[Provided text]
* * *

You are dealing with one of the main challenges of caring for a loved one with schizophrenia: not wanting to take medication. It is very common among people with schizophrenia.
There’s a variety of reasons why people with schizophrenia might not want to take their medication including: they don’t like the way it makes them feel and they don’t believe they need it.
About 50 percent of individuals with schizophrenia don’t recognize that they are ill. This neurological condition is called anosognosia. Because they do not believe they are ill, they conclude that treatment is unnecessary and often subsequently refuse all treatments.
You should continue trying to convince your father to take his medication but as you recognize, this is difficult. You cannot force him to take his medication even though you know that it can stabilize his symptoms. This is one of the most difficult emotional aspects of caring for a loved one with schizophrenia. You know the medication helps because you’ve seen it work, yet your loved one won’t take it and becomes sicker and sicker. It’s the tragic reality that characterizes so many cases of schizophrenia.
Ultimately, the mobile team may have to come to the home and admit him to the hospital. Obviously, that is not the ideal outcome, but at least you will know he’s safe in the hospital. The hospital staff will constantly monitor and treat his symptoms and keep him safe.
If he loses his job, then you may want to contact an attorney to assist your father in applying for Social Security Disability Insurance (SSDI). SSDI is a federal program that, if approved, will provide your father with health insurance and a monthly stipend.
For additional assistance, I would recommend contacting your local National Alliance On Mental Illness (NAMI) support group. NAMI is a free support group for people who are caring for a loved one with a severe mental illness. Virtually every community has a NAMI presence. I would also recommend the book I’m Not Sick I Don’t Need Help: How To Help Someone With Mental Illness Accept Treatment by Dr. Xavier Amador. The book provides practical assistance to family members dealing with the challenge of caring for a loved one, with mental illness, who does not want to take their medication.
If you have additional questions, don’t hesitate to write again. Please take care.

* * *

[Dataset excerpts]
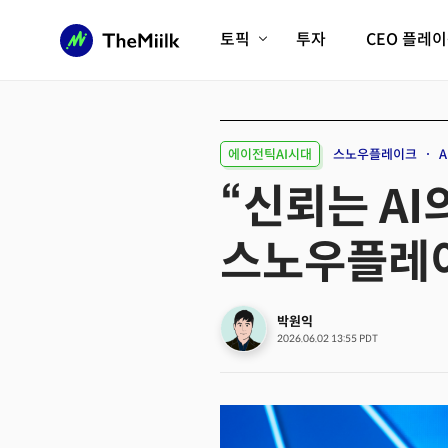
토픽
투자
CEO 플레
에이전틱AI시대
롱제비티/헬스케어
인프라/에너지
미국대전환
에이전틱AI시대
스노우플레이크
A
피지컬AI/로봇
디지털자산
“신뢰는 AI
AX비즈니스혁명
미래 교육/직업
스노우플레이
전체 기사 보기
박원익
2026.06.02 13:55 PDT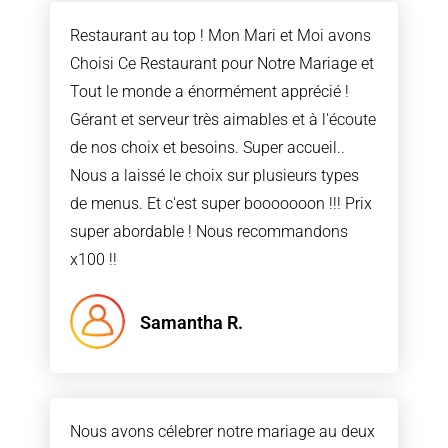
Restaurant au top ! Mon Mari et Moi avons
Choisi Ce Restaurant pour Notre Mariage et
Tout le monde a énormément apprécié !
Gérant et serveur très aimables et à l'écoute
de nos choix et besoins. Super accueil..
Nous a laissé le choix sur plusieurs types
de menus. Et c'est super booooooon !!! Prix
super abordable ! Nous recommandons
x100 !!
Samantha R.
Nous avons célebrer notre mariage au deux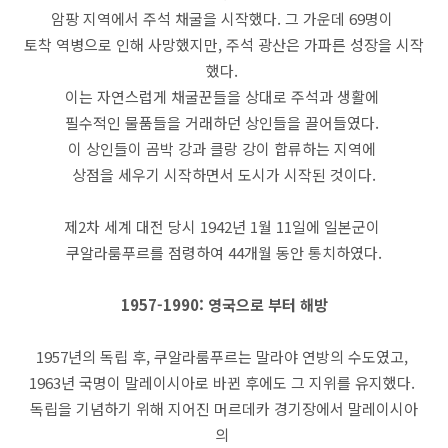
암팡 지역에서 주석 채굴을 시작했다. 그 가운데 69명이
토착 역병으로 인해 사망했지만, 주석 광산은 가파른 성장을 시작
했다.
이는 자연스럽게 채굴꾼들을 상대로 주석과 생활에
필수적인 물품들을 거래하던 상인들을 끌어들였다.
이 상인들이 곰박 강과 클랑 강이 합류하는 지역에
상점을 세우기 시작하면서 도시가 시작된 것이다.
​제2차 세계 대전 당시 1942년 1월 11일에 일본군이
쿠알라룸푸르를 점령하여 44개월 동안 통치하였다.
1957-1990: 영국으로 부터 해방
1957년의 독립 후, 쿠알라룸푸르는 말라야 연방의 수도였고,
1963년 국명이 말레이시아로 바뀐 후에도 그 지위를 유지했다.
독립을 기념하기 위해 지어진 머르데카 경기장에서 말레이시아
의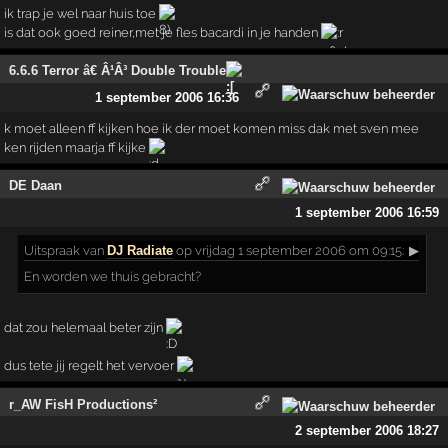
ik trap je wel naar huis toe
is dat ook goed reiner,met je fles bacardi in je handen
6.6.6 Terror â€ Â¹Â³ Double Trouble
1 september 2006 16:36
k moet alleen ff kijken hoe ik der moet komen miss dak met sven mee
ken rijden maarja ff kijke
DE Daan
1 september 2006 16:59
Uitspraak
van
DJ Radiate
op vrijdag 1 september 2006 om 09:15:
▶
En worden we thuis gebracht?
dat zou helemaal beter zijn
dus tete jij regelt het vervoer
r_AW FisH Productions²
2 september 2006 18:27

* * *

[Activity list]
• A. According to the text on schizophrenia, why do many people with the illness refuse all treatment?
• B. Repeat the stretch of the text on schizophrenia from "You are dealing" through "they need it.", substituting "medicine" for "medication".

[Answers for each item]
• A. About 50 percent of people with schizophrenia don't recognize that they are ill, a neurological condition called anosognosia. Because they don't believe they are ill, they conclude that treatment is unnecessary and often refuse all treatments.

• B.
You are dealing with one of the main challenges of caring for a loved one with schizophrenia: not wanting to take medicine. It is very common among people with schizophrenia.
There’s a variety of reasons why people with schizophrenia might not want to take their medicine including: they don’t like the way it makes them feel and they don’t believe they need it.